15.8.06

Maggie y la culpa

Maggie Gyllenhaal --hermana de Jake, el de Donnie Darko y Brokeback Mountain-- está, sin duda, en el top five de las actrices norteamericanas de las últimas generaciones, como está en el club poco numeroso de los actores de Hollywood con voz y ganas de usarla cuando se trata de opinar sobre política sin excesos patrioteros.

No creo que sea una coincidencia que
Gyllenhaal aceptara, consecutivamente, dos contratos para intervenir en películas relacionadas con los atentados del once de setiembre: ella aparece en un papel nada secundario en World Trade Center, de Oliver Stone, y es protagonista de The Great New Wonderful, de Danny Leiner.

Se trata de dos cintas muy distintas: la de Stone es manida y convencional, formulaica, y es un canto al heroismo tan individualista como sea posible imaginarlo; la de Leiner es una historia, o una trenza de historias, sumamente intimistas y en clave reflexiva.

Maggie Gyllenhaal no debe haber tenido problemas en identificarse con ninguna de las dos películas: por un lado, el heroismo de policías y bomberos en el once de setiembre del 2001 en Manhattan fue manifiesto y digno de todos los homenajes; por otro, el estrés y la depresión colectiva en el New York inmediatamente posterior a los atentados, que Leiner retrata en su película, fueron igualmente palpables y notorios.

Pero aceptar esas dos cosas no lleva a Gyllenhaal a comprar todo el paquete que el gobierno americano ha querido venderle a sus ciudadanos posteriormente. Gyllenhaal se ha ganado algunos enemigos por haber declarado en una conferencia de prensa en Tribeca que los norteamericanos tienen gran parte de la responsabilidad por las condiciones de la situación internacional que condujeron a los atentados. Se le ha pedido que rectifique sus palabras o las aclare, y ella ha hecho público un comunicado que repite exactamente lo mismo.

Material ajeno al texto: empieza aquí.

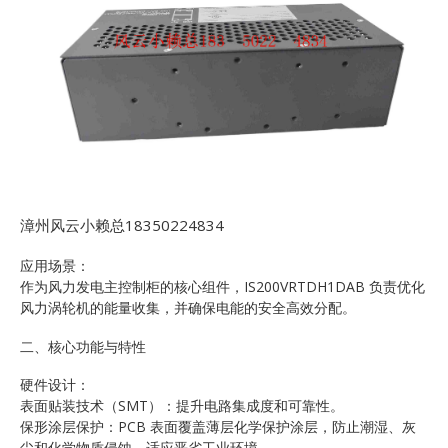
漳州风云小赖总18350224834
应用场景：
作为风力发电主控制柜的核心组件，IS200VRTDH1DAB 负责优化
风力涡轮机的能量收集，并确保电能的安全高效分配。
二、核心功能与特性
硬件设计：
表面贴装技术（SMT）：提升电路集成度和可靠性。
保形涂层保护：PCB 表面覆盖薄层化学保护涂层，防止潮湿、灰
尘和化学物质侵蚀，适应恶劣工业环境。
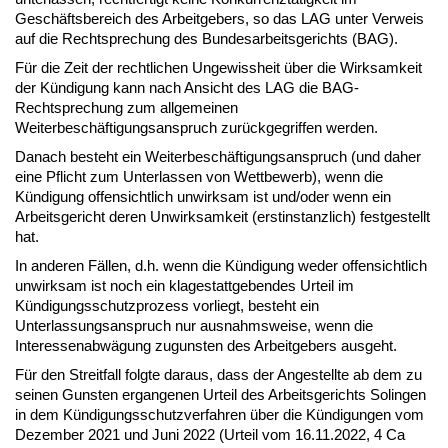
Geschäftsbereich des Arbeitgebers, so das LAG unter Verweis
auf die Rechtsprechung des Bundesarbeitsgerichts (BAG).
Für die Zeit der rechtlichen Ungewissheit über die Wirksamkeit
der Kündigung kann nach Ansicht des LAG die BAG-
Rechtsprechung zum allgemeinen
Weiterbeschäftigungsanspruch zurückgegriffen werden.
Danach besteht ein Weiterbeschäftigungsanspruch (und daher
eine Pflicht zum Unterlassen von Wettbewerb), wenn die
Kündigung offensichtlich unwirksam ist und/oder wenn ein
Arbeitsgericht deren Unwirksamkeit (erstinstanzlich) festgestellt
hat.
In anderen Fällen, d.h. wenn die Kündigung weder offensichtlich
unwirksam ist noch ein klagestattgebendes Urteil im
Kündigungsschutzprozess vorliegt, besteht ein
Unterlassungsanspruch nur ausnahmsweise, wenn die
Interessenabwägung zugunsten des Arbeitgebers ausgeht.
Für den Streitfall folgte daraus, dass der Angestellte ab dem zu
seinen Gunsten ergangenen Urteil des Arbeitsgerichts Solingen
in dem Kündigungsschutzverfahren über die Kündigungen vom
Dezember 2021 und Juni 2022 (Urteil vom 16.11.2022, 4 Ca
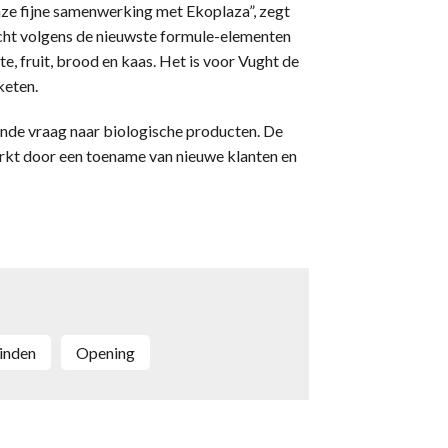
nze fijne samenwerking met Ekoplaza”, zegt
richt volgens de nieuwste formule-elementen
e, fruit, brood en kaas. Het is voor Vught de
keten.
ende vraag naar biologische producten. De
rkt door een toename van nieuwe klanten en
Linden
opening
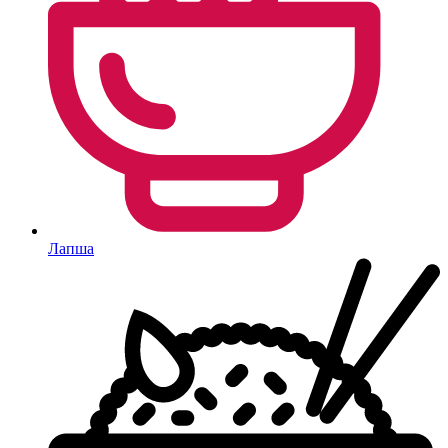
Лапша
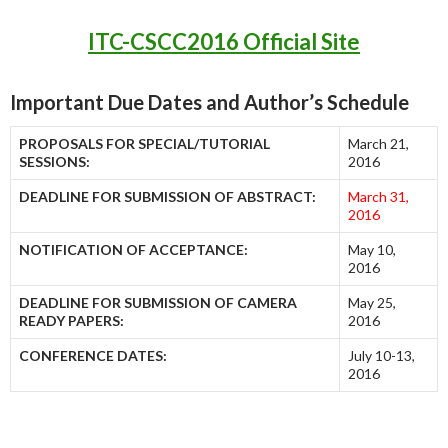
ITC-CSCC2016 Official Site
Important Due Dates and Author’s Schedule
PROPOSALS FOR SPECIAL/TUTORIAL
March 21,
SESSIONS:
2016
DEADLINE FOR SUBMISSION OF ABSTRACT:
March 31,
2016
NOTIFICATION OF ACCEPTANCE:
May 10,
2016
DEADLINE FOR SUBMISSION OF CAMERA
May 25,
READY PAPERS:
2016
CONFERENCE DATES:
July 10-13,
2016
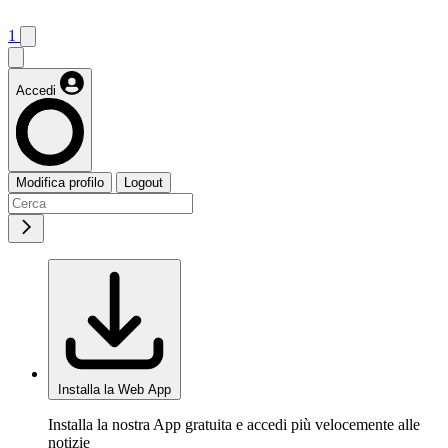
1
Accedi
Modifica profilo
Logout
Installa la Web App
Installa la nostra App gratuita e accedi più velocemente alle
notizie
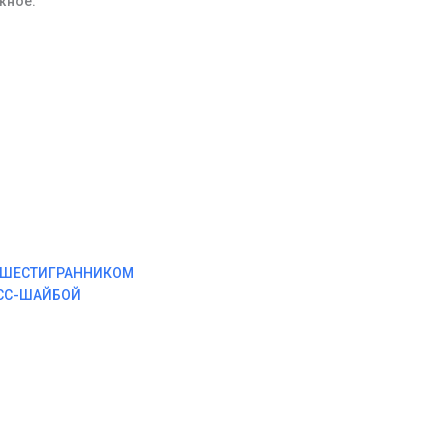
жное.
М ШЕСТИГРАННИКОМ
ЕСС-ШАЙБОЙ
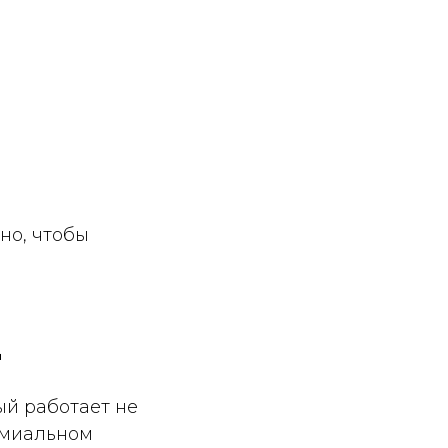
но, чтобы
д
ый работает не
емиальном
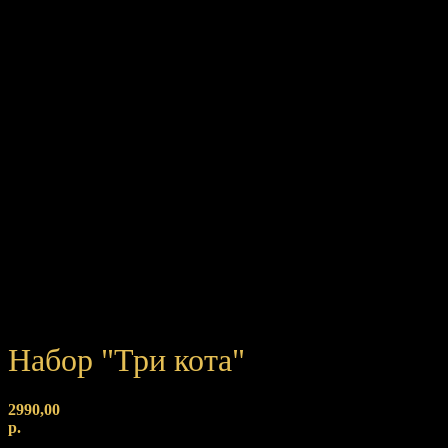
Набор "Три кота"
2990,00
р.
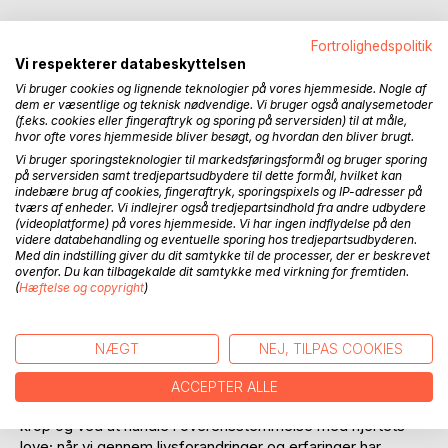
Fortrolighedspolitik
Vi respekterer databeskyttelsen
Vi bruger cookies og lignende teknologier på vores hjemmeside. Nogle af
BESKRIVELSE
dem er væsentlige og teknisk nødvendige. Vi bruger også analysemetoder
(f.eks. cookies eller fingeraftryk og sporing på serversiden) til at måle,
hvor ofte vores hjemmeside bliver besøgt, og hvordan den bliver brugt.
I 1870 blev et aramæisk manuskript fra det 1. århundrede
Vi bruger sporingsteknologier til markedsføringsformål og bruger sporing
fundet på et kloster i Tibet og bragt til Europa. Det blev
på serversiden samt tredjepartsudbydere til dette formål, hvilket kan
indebære brug af cookies, fingeraftryk, sporingspixels og IP-adresser på
identificeret som det oprindelige evangelium, hvorfra andre
tværs af enheder. Vi indlejrer også tredjepartsindhold fra andre udbydere
evangelier mere eller mindre er afskrevet. Det blev oversat
(videoplatforme) på vores hjemmeside. Vi har ingen indflydelse på den
til engelsk og udgivet med titlen "De Tolv Helliges
videre databehandling og eventuelle sporing hos tredjepartsudbyderen.
Med din indstilling giver du dit samtykke til de processer, der er beskrevet
Evangelium" eller "Det Fuldkomne Livs Evangelium".
ovenfor. Du kan tilbagekalde dit samtykke med virkning for fremtiden.
(
Hæftelse og copyright
)
I "De Tolv Helliges Evangelium" møder vi en Jesus, som
udfordrer vores opfattelse af ham og hans lære. Jesus
pointerer bl.a.
NÆGT
NEJ, TILPAS COOKIES
- at "Gud er indeni" det enkelte menneske, ikke som håb,
men som virkelighed
ACCEPTER ALLE
- at vejen til "Gud" indeni går gennem renselse i tanke og
krop og ved at handle i overensstemmelse med hjertets
love; når vi gennem livsforandringer og erfaringer har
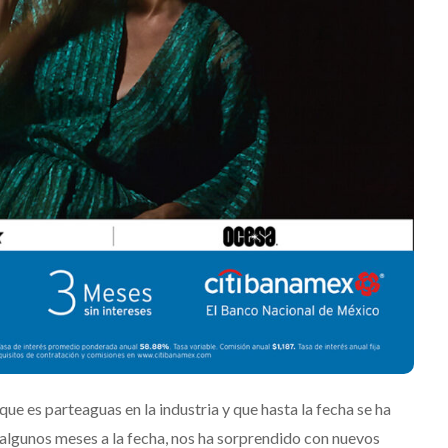
a
‘Frozen Charlotte’
n Jimenez
Julio 13, 2026
Edwin Jimenez
Julio 
que es parteaguas en la industria y que hasta la fecha se ha
algunos meses a la fecha, nos ha sorprendido con nuevos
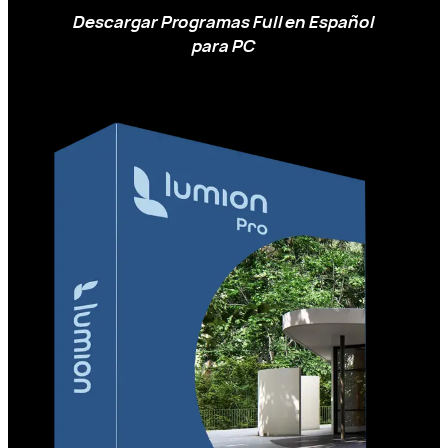
Descargar Programas Full en Español
para PC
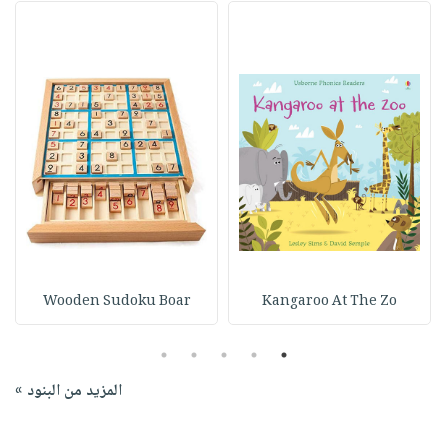
Wooden Sudoku Boar
Kangaroo At The Zo
5
4
3
2
1
المزيد من البنود »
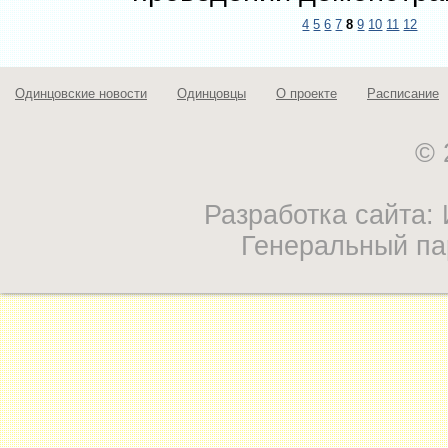
4
5
6
7
8
9
10
11
12
Одинцовские новости
Одинцовцы
О проекте
Расписание
© 
Разработка сайта
Генеральный па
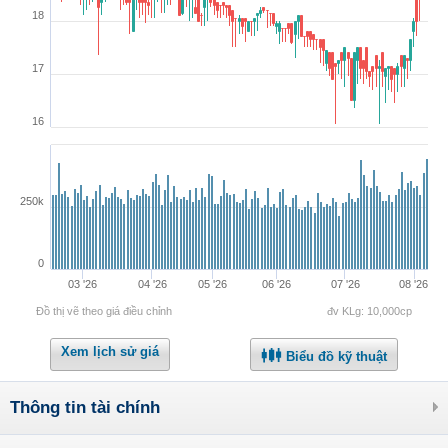
18
17
16
250k
0
03 '26
04 '26
05 '26
06 '26
07 '26
08 '26
Đồ thị vẽ theo giá điều chỉnh
đv KLg: 10,000cp
Xem lịch sử giá
Biểu đồ kỹ thuật
Thông tin tài chính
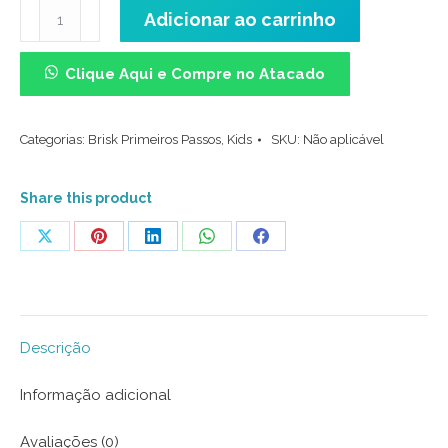
Meia
Adicionar ao carrinho
Cano
Médio
Clique Aqui e Compre no Atacado
Divertida
-
Categorias:
Brisk Primeiros Passos
,
Kids
SKU:
Não aplicável
Semente
de
Melancia
Share this product
quantidade
Share
Share
Share
Share
Share
on
on
on
on
on
X
Pinterest
LinkedIn
WhatsApp
Facebook
Descrição
Informação adicional
Avaliações (0)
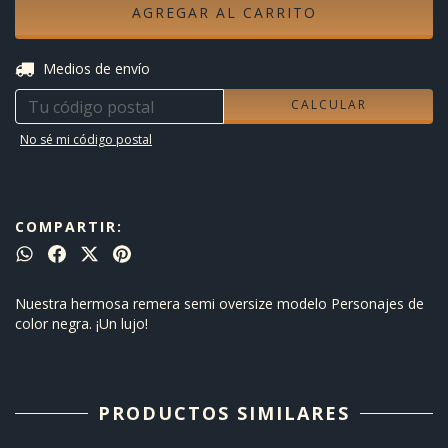
CAMBIAR CP
Entregas para el CP:
Medios de envío
CALCULAR
No sé mi código postal
COMPARTIR:
Nuestra hermosa remera semi oversize modelo Personajes de
color negra. ¡Un lujo!
PRODUCTOS SIMILARES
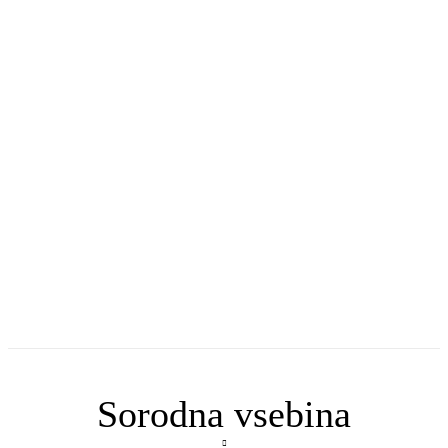
Sorodna vsebina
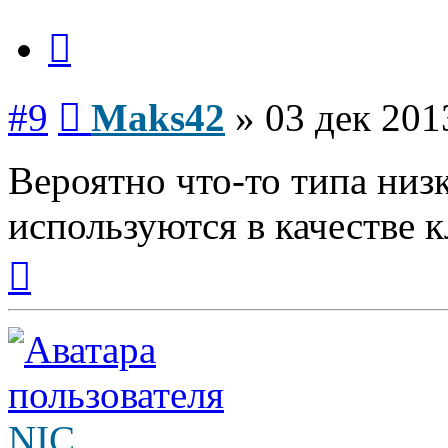
Цитата
Сообщение
#9
Maks42
»
03 дек 201
Вероятно что-то типа низ
используются в качестве к
Вернуться
к
началу
NIC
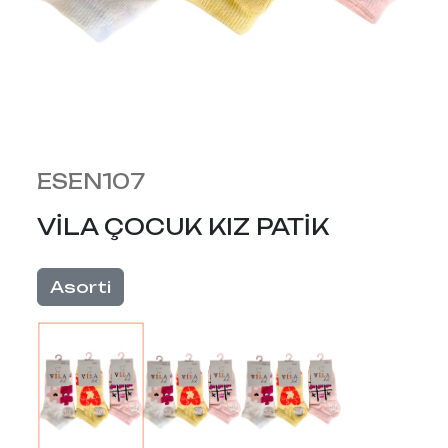
ESEN107
VİLA ÇOCUK KIZ PATİK
Asorti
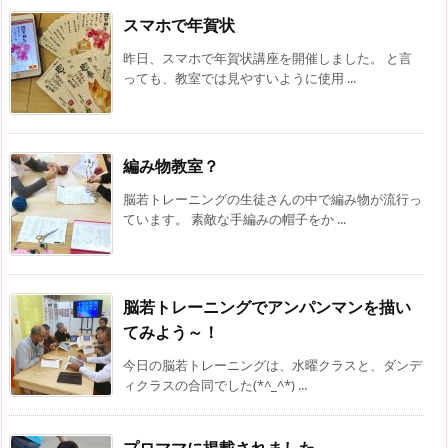
スマホで年賀状
昨日、スマホで年賀状講座を開催しました。 と言
っても、教室では見やすいように使用 ...
編み物教室？
脳若トレーニングの生徒さんの中で編み物が流行っ
ています。 素敵な手編みの帽子をか ...
脳若トレーニングでアンパンマンを描い
てみよう～！
今日の脳若トレーニングは、水曜クラスと、ダンデ
ィクラスの合同でした(*^_^*) ...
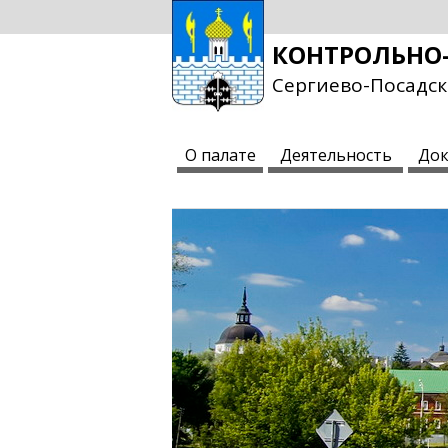
КОНТРОЛЬНО-
Сергиево-Посадск
О палате
Деятельность
Док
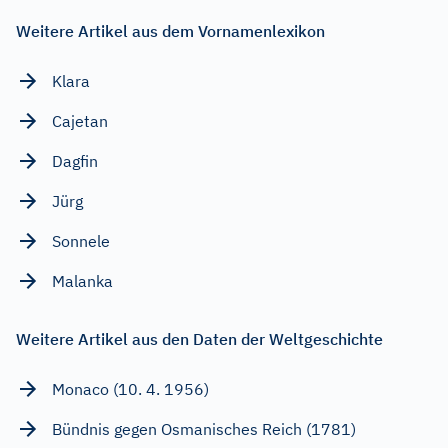
Weitere Artikel aus dem Vornamenlexikon
Klara
Cajetan
Dagfin
Jürg
Sonnele
Malanka
Weitere Artikel aus den Daten der Weltgeschichte
Monaco (10. 4. 1956)
Bündnis gegen Osmanisches Reich (1781)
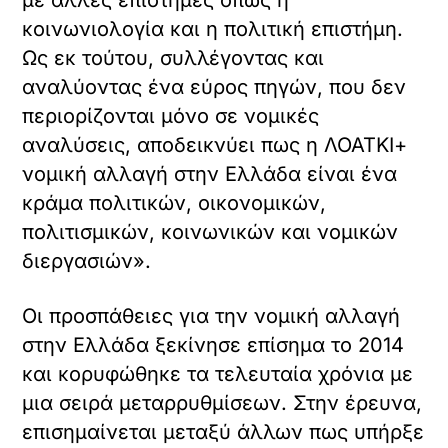
κοινωνιολογία και η πολιτική επιστήμη.
Ως εκ τούτου, συλλέγοντας και
αναλύοντας ένα εύρος πηγών, που δεν
περιορίζονται μόνο σε νομικές
αναλύσεις, αποδεικνύει πως η ΛΟΑΤΚΙ+
νομική αλλαγή στην Ελλάδα είναι ένα
κράμα πολιτικών, οικονομικών,
πολιτισμικών, κοινωνικών και νομικών
διεργασιών».
Οι προσπάθειες για την νομική αλλαγή
στην Ελλάδα ξεκίνησε επίσημα το 2014
και κορυφώθηκε τα τελευταία χρόνια με
μια σειρά μεταρρυθμίσεων. Στην έρευνα,
επισημαίνεται μεταξύ άλλων πως υπήρξε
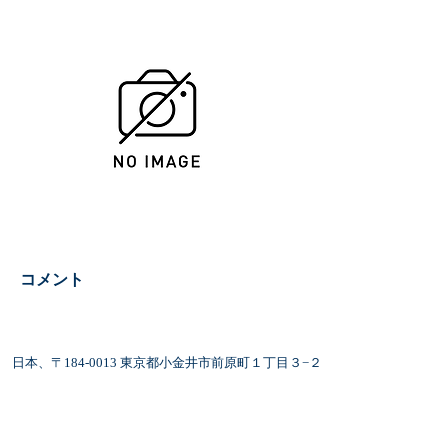
​コメント
日本、〒184-0013 東京都小金井市前原町１丁目３−２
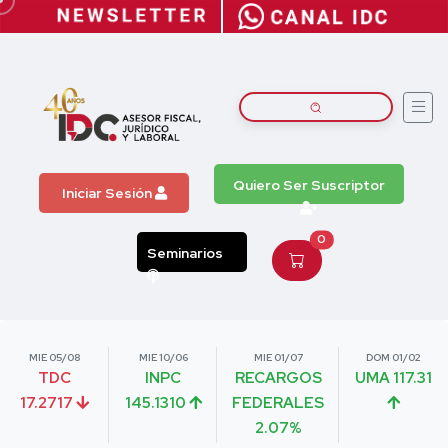
Quiero Ser Suscriptor
Iniciar Sesión
0
Seminarios
MIE 05/08
MIE 10/06
MIE 01/07
DOM 01/02
TDC
INPC
RECARGOS
UMA 117.31
17.2717
145.1310
FEDERALES
2.07%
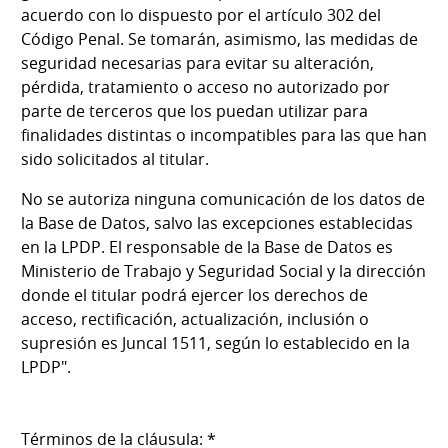
acuerdo con lo dispuesto por el artículo 302 del
Código Penal. Se tomarán, asimismo, las medidas de
seguridad necesarias para evitar su alteración,
pérdida, tratamiento o acceso no autorizado por
parte de terceros que los puedan utilizar para
finalidades distintas o incompatibles para las que han
sido solicitados al titular.
No se autoriza ninguna comunicación de los datos de
la Base de Datos, salvo las excepciones establecidas
en la LPDP. El responsable de la Base de Datos es
Ministerio de Trabajo y Seguridad Social y la dirección
donde el titular podrá ejercer los derechos de
acceso, rectificación, actualización, inclusión o
supresión es Juncal 1511, según lo establecido en la
LPDP".
Términos de la cláusula: *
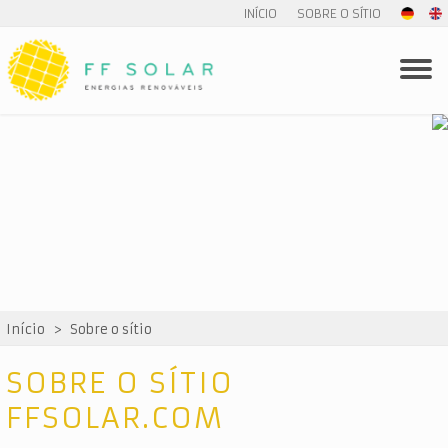
INÍCIO
SOBRE O SÍTIO
Início
>
Sobre o sítio
SOBRE O SÍTIO
FFSOLAR.COM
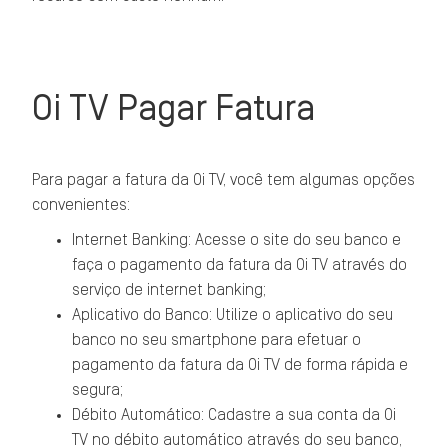
Oi TV Pagar Fatura
Para pagar a fatura da Oi TV, você tem algumas opções
convenientes:
Internet Banking: Acesse o site do seu banco e
faça o pagamento da fatura da Oi TV através do
serviço de internet banking;
Aplicativo do Banco: Utilize o aplicativo do seu
banco no seu smartphone para efetuar o
pagamento da fatura da Oi TV de forma rápida e
segura;
Débito Automático: Cadastre a sua conta da Oi
TV no débito automático através do seu banco,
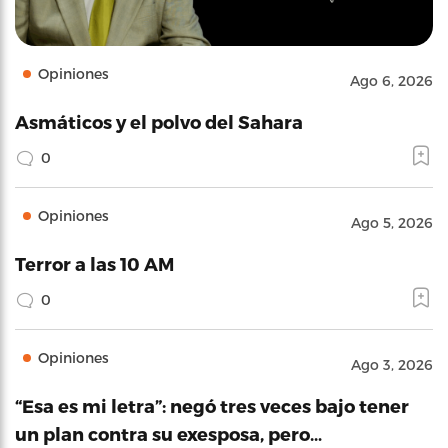
Opiniones
Ago 6, 2026
Asmáticos y el polvo del Sahara
0
Opiniones
Ago 5, 2026
Terror a las 10 AM
0
Opiniones
Ago 3, 2026
“Esa es mi letra”: negó tres veces bajo tener
un plan contra su exesposa, pero…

El hecho es que hace pocos años, cuando Natalie Maines, primera voz de las Dixie Chicks, el célebre trío tejano de música country, declaró sentirse avergonzada de venir de la misma tierra que el presindete Bush, una enorme mayoría del público repudió el comentario, y en varios estados se boicoteó sistemáticamente a la banda, mientras que, ahora, Gyllenhaal no ha sido lapidada por la opinión pública, sino que ha despertado discusiones, sobre todo en Internet, en las que hay opiniones encontradas sobre el tema.

En cierta medida, es palpable la desconfianza creciente del pueblo en su gobierno y en la legitimidad del rol al cual Bush ha vuelto a empujar, una vez más, al país. Y voces como la de Gyllenhaal (quien, inteligentemente, con su participación en World Trade Center, deja muy claro su respeto por las víctimas y su admiración por los héroes neoyorquinos) empiezan a sonar cada vez menos solitarias.